友人の話。
バイクで一人旅をしている途中、ある峠道でビバークすることにした。
ぐっすり眠っていた真夜中、不躾な邪魔者に目を覚まされた。
何かが彼女の顔を、暖かく濡れた舌でベロベロ舐め回したのだ。
不快な感触に飛び起きたが、自分以外の姿は何も見えない。
だのに、何かが彼女をしつこく舐め回し続ける。
大慌てで寝袋から抜けだし、手足を振り回して奇声を上げるうち、見えない何かはガードレールを乗り越える音だけを残し、山奥に去って行ったという。

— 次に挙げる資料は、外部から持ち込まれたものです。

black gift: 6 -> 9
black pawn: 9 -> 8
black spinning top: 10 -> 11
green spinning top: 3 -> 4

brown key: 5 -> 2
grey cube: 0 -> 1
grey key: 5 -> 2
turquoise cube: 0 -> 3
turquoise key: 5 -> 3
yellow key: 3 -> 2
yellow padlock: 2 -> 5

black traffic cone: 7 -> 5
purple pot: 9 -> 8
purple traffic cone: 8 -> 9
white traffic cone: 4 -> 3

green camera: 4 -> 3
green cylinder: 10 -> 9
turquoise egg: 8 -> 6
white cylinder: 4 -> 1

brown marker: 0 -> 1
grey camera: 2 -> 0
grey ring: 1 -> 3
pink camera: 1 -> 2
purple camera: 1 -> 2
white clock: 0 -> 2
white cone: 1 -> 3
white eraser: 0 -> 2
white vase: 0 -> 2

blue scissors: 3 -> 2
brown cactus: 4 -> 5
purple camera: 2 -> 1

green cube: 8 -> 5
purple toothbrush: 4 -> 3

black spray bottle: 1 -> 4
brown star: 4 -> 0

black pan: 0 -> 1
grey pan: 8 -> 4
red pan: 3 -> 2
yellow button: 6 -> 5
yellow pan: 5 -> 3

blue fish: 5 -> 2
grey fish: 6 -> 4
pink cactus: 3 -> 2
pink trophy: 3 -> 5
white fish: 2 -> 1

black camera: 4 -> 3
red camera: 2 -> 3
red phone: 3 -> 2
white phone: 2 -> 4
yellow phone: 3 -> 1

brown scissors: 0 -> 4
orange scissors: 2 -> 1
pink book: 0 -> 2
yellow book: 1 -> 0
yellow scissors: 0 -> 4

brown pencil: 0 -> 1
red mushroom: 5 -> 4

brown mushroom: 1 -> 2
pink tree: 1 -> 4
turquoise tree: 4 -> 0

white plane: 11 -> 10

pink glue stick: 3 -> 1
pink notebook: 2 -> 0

大学のサークル室で青筋を立てながら報告する彼女に、先輩が地図を持ち出した。
先輩:「それ、ここいら辺の山じゃないか・・・あぁやっぱり。そこの山々って、昔はムスビ山って言われてたそうだよ。ムスビってのは“産び”と書くらしい。山の神様に舐められた女性は、子宝を沢山授かるという有り難い所だって」
友人:「子宝ねぇ」
まだ現役の学生だった彼女は、そう言って顔を顰めていた。
ちなみに彼女、卒業してからこれまでずっと独身を守り通している。
だものだからムスビ様の神通力は、今のところ確認できていない。